Second, congressional Democrats have turned the 647-page stimulus legislation into an excuse for something that never needs an excuse — an exercise in wretched excess. They have forfeited some of the president's claim to deference.


The opposition should oppose mere opportunism, which comes in two forms. One is presenting pet projects hitherto considered unworthy of funding as suddenly meritorious because somehow stimulative. The other attaches major and non-germane policy changes to the stimulus legislation, counting on the need for speed to allow them to escape appropriate scrutiny. For example:


The stimulus legislation would create a council for Comparative Effectiveness Research. This is about medicine but not about healing the economy. The CER would identify (this is language from the draft report on the legislation) medical "items, procedures, and interventions" that it deems insufficiently effective or excessively expensive. They "will no longer be prescribed" by federal health programs. The next secretary of health and human services, Tom Daschle, has advocated a "Federal Health Board" similar to the CER, whose recommendations "would have teeth": Congress could restrict the tax exclusion for private health insurance to "insurance that complies with the Board's recommendation." The CER, which would dramatically advance government control — and rationing — of health care, should be thoroughly debated, not stealthily created in the name of "stimulus."
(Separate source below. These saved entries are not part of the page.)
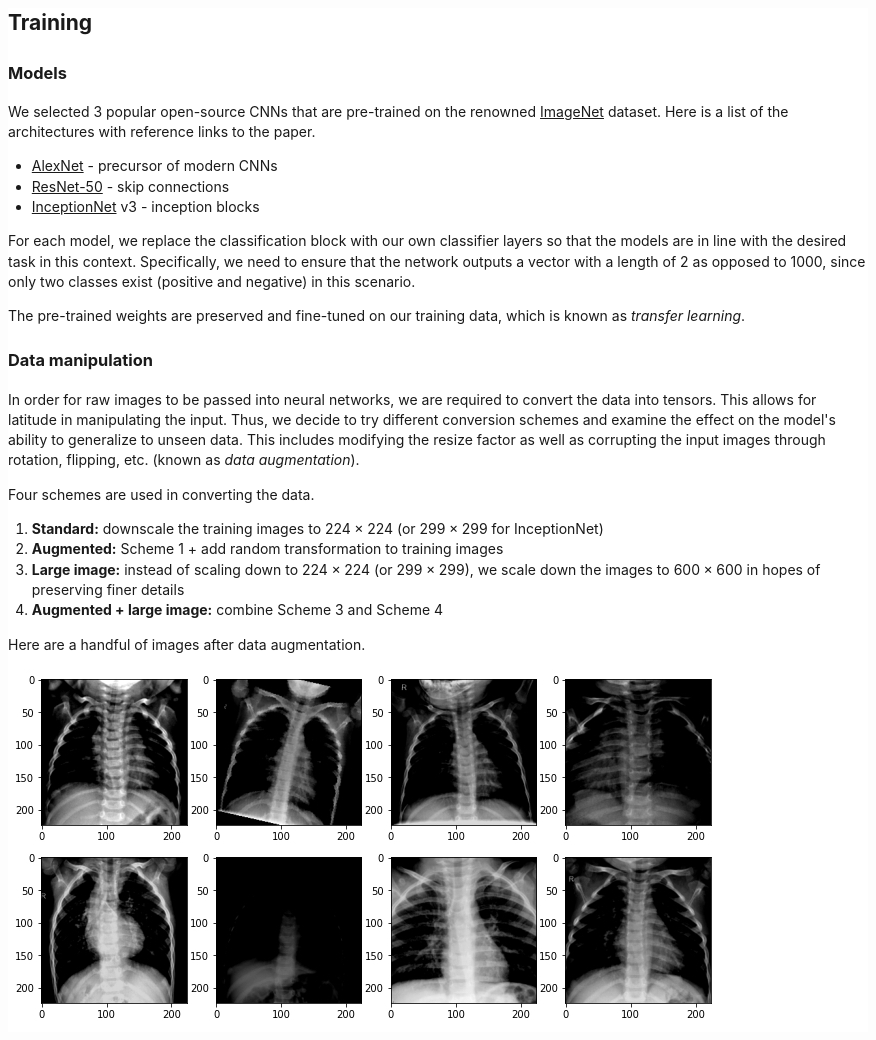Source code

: ## Training

### Models

We selected 3 popular open-source CNNs that are pre-trained on the renowned [ImageNet](http://image-net.org/index) dataset. Here is a list of the architectures with reference links to the paper.

- [AlexNet](https://arxiv.org/abs/1404.5997) - precursor of modern CNNs
- [ResNet-50](https://arxiv.org/abs/1512.03385) - skip connections
- [InceptionNet](https://arxiv.org/abs/1512.00567) v3 - inception blocks

For each model, we replace the classification block with our own classifier layers so that the models are in line with the desired task in this context. Specifically, we need to ensure that the network outputs a vector with a length of 2 as opposed to 1000, since only two classes exist (positive and negative) in this scenario.

The pre-trained weights are preserved and fine-tuned on our training data, which is known as *transfer learning*.

### Data manipulation

In order for raw images to be passed into neural networks, we are required to convert the data into tensors. This allows for latitude in manipulating the input. Thus, we decide to try different conversion schemes and examine the effect on the model's ability to generalize to unseen data. This includes modifying the resize factor as well as corrupting the input images through rotation, flipping, etc. (known as *data augmentation*).

Four schemes are used in converting the data.

1. **Standard:** downscale the training images to $224 \times 224$ (or $299 \times 299$ for InceptionNet)
2. **Augmented:** Scheme 1 + add random transformation to training images
3. **Large image:** instead of scaling down to $224 \times 224$ (or $299 \times 299$), we scale down the images to $600 \times 600$ in hopes of preserving finer details
4. **Augmented + large image:** combine Scheme 3 and Scheme 4

Here are a handful of images after data augmentation.

![](output/plots/aug_sample_images.jpg)

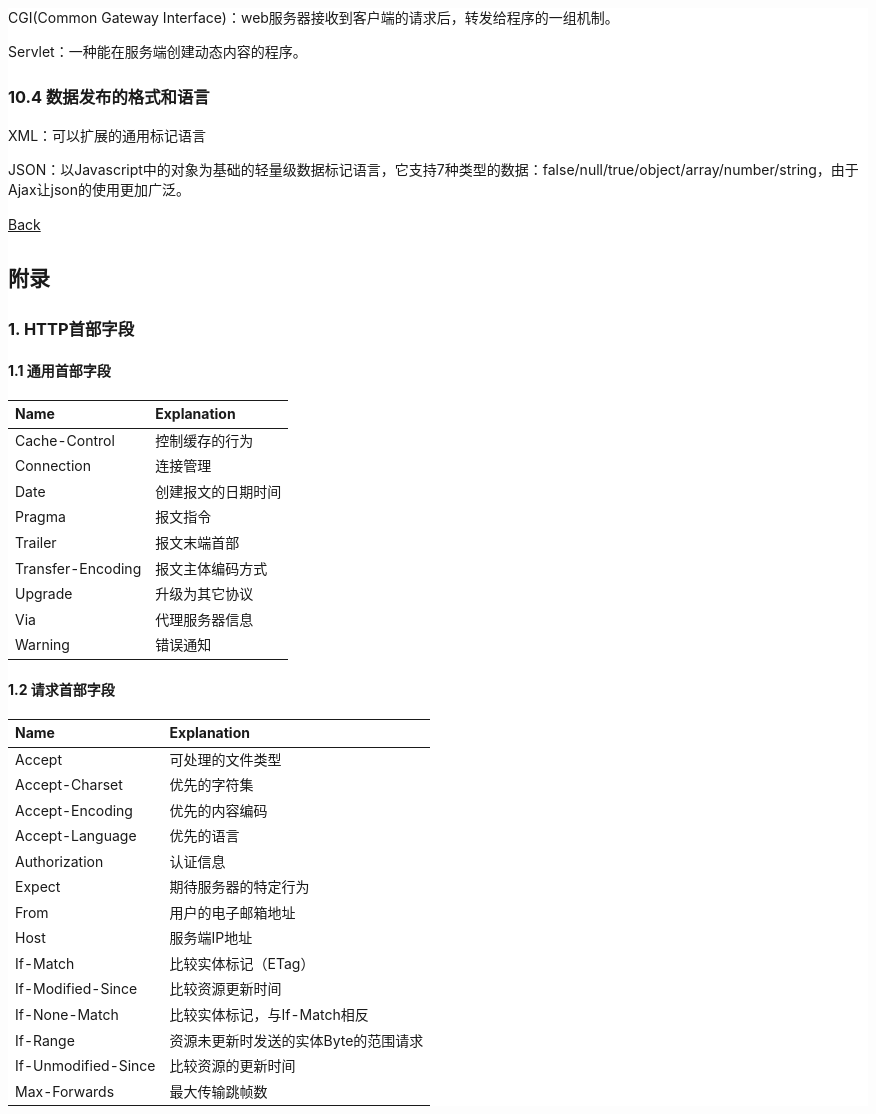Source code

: CGI(Common Gateway Interface)：web服务器接收到客户端的请求后，转发给程序的一组机制。

Servlet：一种能在服务端创建动态内容的程序。

### 10.4 数据发布的格式和语言

XML：可以扩展的通用标记语言

JSON：以Javascript中的对象为基础的轻量级数据标记语言，它支持7种类型的数据：false/null/true/object/array/number/string，由于Ajax让json的使用更加广泛。

[Back](#目录)

## 附录

### 1. HTTP首部字段

#### 1.1 通用首部字段

| Name                | Explanation                          |
| :------------------ | :----------------------------------- |
| Cache-Control       | 控制缓存的行为                       |
| Connection          | 连接管理                             |
| Date                | 创建报文的日期时间                   |
| Pragma              | 报文指令                             |
| Trailer             | 报文末端首部                         |
| Transfer-Encoding   | 报文主体编码方式                     |
| Upgrade             | 升级为其它协议                       |
| Via                 | 代理服务器信息                       |
| Warning             | 错误通知                             |

#### 1.2 请求首部字段

| Name                | Explanation                          |
| :------------------ | :----------------------------------- |
| Accept              | 可处理的文件类型                     |
| Accept-Charset      | 优先的字符集                         |
| Accept-Encoding     | 优先的内容编码                       |
| Accept-Language     | 优先的语言                           |
| Authorization       | 认证信息                             |
| Expect              | 期待服务器的特定行为                 |
| From                | 用户的电子邮箱地址                   |
| Host                | 服务端IP地址                         |
| If-Match            | 比较实体标记（ETag）                 |
| If-Modified-Since   | 比较资源更新时间                     |
| If-None-Match       | 比较实体标记，与If-Match相反         |
| If-Range            | 资源未更新时发送的实体Byte的范围请求 |
| If-Unmodified-Since | 比较资源的更新时间                   |
| Max-Forwards        | 最大传输跳帧数                       |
The opposition's third duty is to assert inconvenient truths, one of which is that the truth shall make you modest. There never is a moment when an open society that wants to remain such does not need the wisdom of Friedrich Hayek, the Nobel Prize-winning economist who said: "The curious task of economics is to demonstrate to men how little they really know about what they imagine they can design." So the deference accorded this president should be proportional to his willingness to acknowledge that neither he nor anyone else can know whether the stimulus will work.


And from the quantity of deference owed to him, Republicans should subtract the sum of the opportunism of congressional Democrats. If Republicans conclude that the truly stimulative portion of the legislation is less than half the size of the portion composed of banal and brazen opportunism, and irrelevant but consequential policies surreptitiously pursued, they should oppose it.